Sometimes I think Martin was one half of the Fab Four. They’d have gotten nowhere fast without Martin acting as arranger. Furthermore, if they’d brought Love Me Do to me, I’d have been just as initially skeptical about their songwriting talent. Their early self-penned material is mostly mediocre to bad (to my ears), with the occasional gem. Luckily, they had Martin there to play music critic as well as producer and arranger. We should all be so lucky.
McCartney, a musical genius? Absolutely. He was the Bach of the bunch. And I’ve always had the impression that Lennon was a prick. Celebrity-parasite Ono would have been no one without John Cage and, later, John. She still is, imo. Back to John, I’m betting it was Martin who guided his “experimental” stuff, since it was right in line with Martin’s own “tape music” (a.k.a. concrete music) noodlings. Have you heard his 1962 single as “Cathode Ray”? Very Doctor Who.
Are we discussing the Beatles? Great! I read that book a few years ago, Ellis, and what has stayed with me is just how much of a prick John was and, yes, how banal Paul could be. However, together they made a magic neither of them could come close to apart. Yes, they disagreed with this observation and always maintained that they wrote alone, but even if they did, their work post Beatles proves my point. My personal preference is for their early to mid period ‘pop’ songs. They were written, arranged and performed to perfection.
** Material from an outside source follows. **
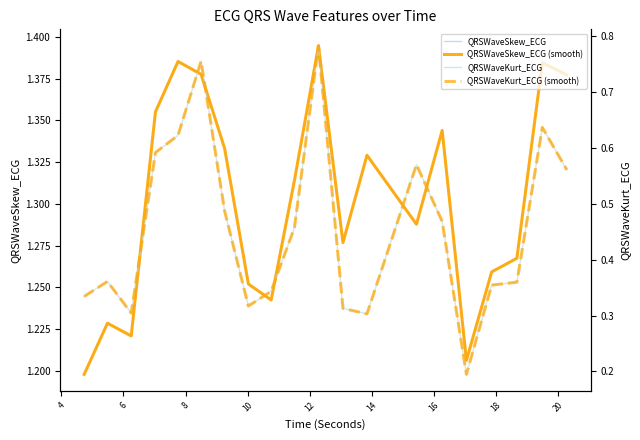

At which category does QRSWaveKurt_ECG (smooth) reach its first local valley?

6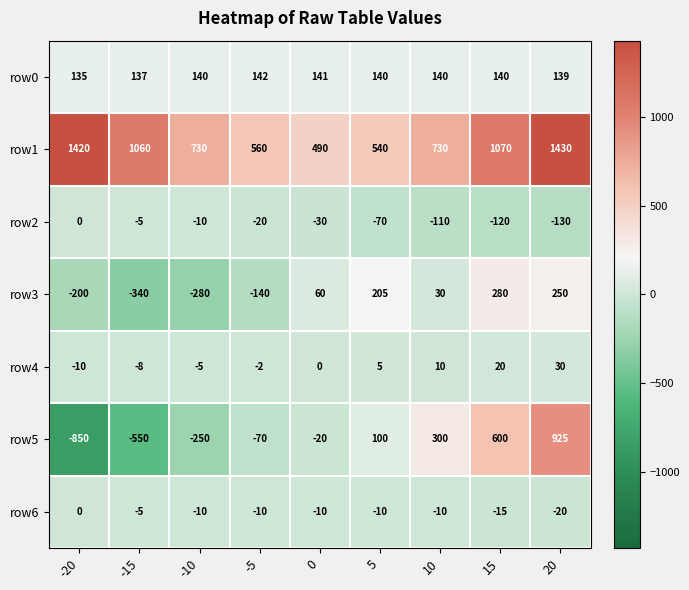

Count the row0 values in the range 139 to 140.

5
No one I know agrees with me but I never really cared for very much that came from Sgt Pepper on. I find the bulk of this stuff suffers from self indulgence and way too many controlled substances.
The book gives the impression that they really didn’t write alone–that even when one of them wrote 80% or more of a song, he handed it to the other to tweak the words or write the bridge or whatever. And I agree, Debbie. It shows. McCartney solo/Wings/Plastic Ono/etc. are all exercises in the heart sinking.
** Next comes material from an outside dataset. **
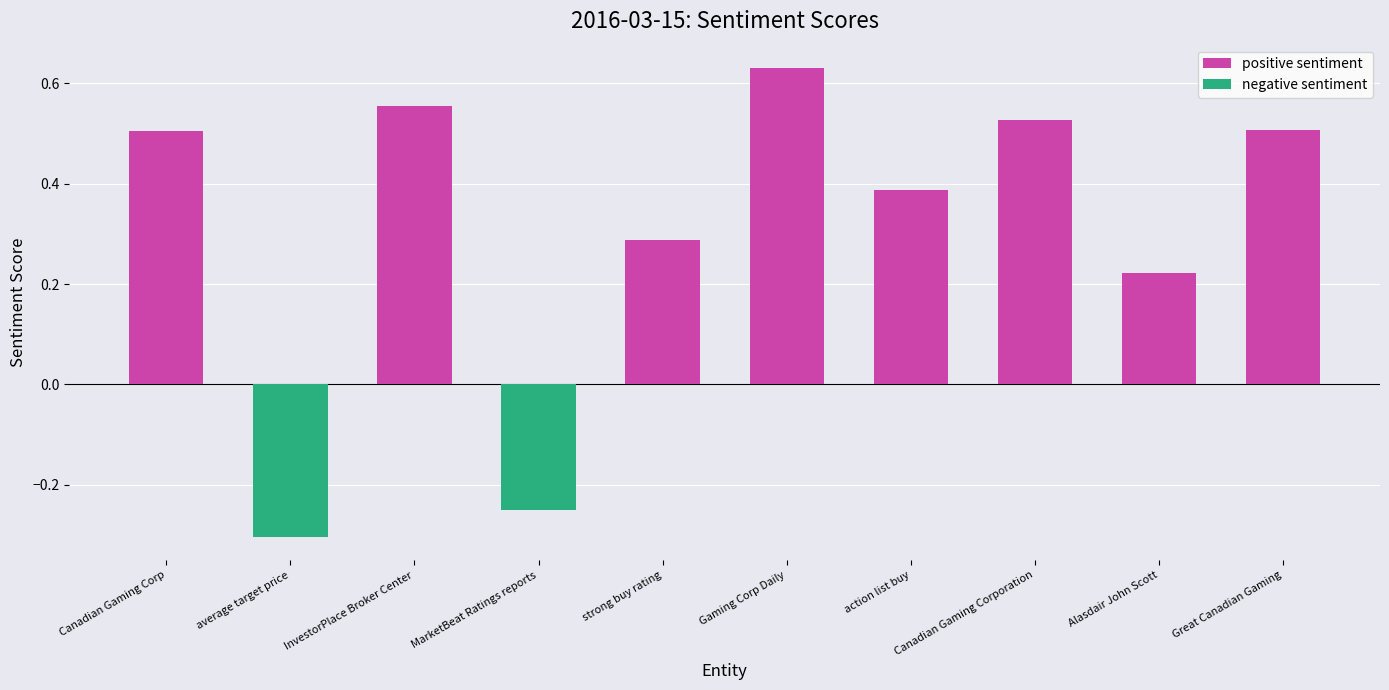

At how many categories does at least one series exceed 0?

8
One thing you also get from this bio is a complete intellectual and visceral understanding of why they stopped touring. Oy. Who needs it?
I wonder what Dumb-Belle’ response would be to the Huff-Po essay “God Is Not a Christian” (http://www.huffingtonpost.com/desmond-tutu/god-is-not-a-christian_b_869947.html), taken from Desmond Tutu’s book of the same title? The idea of one God but many different versions thereof (specifically, that the Christian God is one in a series) is a pretty old concept, and I’ve never viewed it as controversial. But I guess everything is controversial, especially with a media which specializes in treating old as breaking news.
Tutu’s point of view is an extension of Christ’s teaching that all humans are part of one larger family. Of course, his take ticks off (or at least confuses) those who need to belong to an exclusive, superior tribe (e.g., born-agains, “brights,” “Office” fans).
I truly don’t think any of her responses to anything could be considered coherent. I don’t mean she’d babble in gibberish or schizo word salad. But I don’t think you’d ever get from her a considered answer which acknowledges your (or anyone’s) point of view, accepted areas of agreement, and (as I said) the important distinction between fact and opinion and fantasy. At least in public, where her nutty utterances are directed at crowds, and permit of no direct challenges.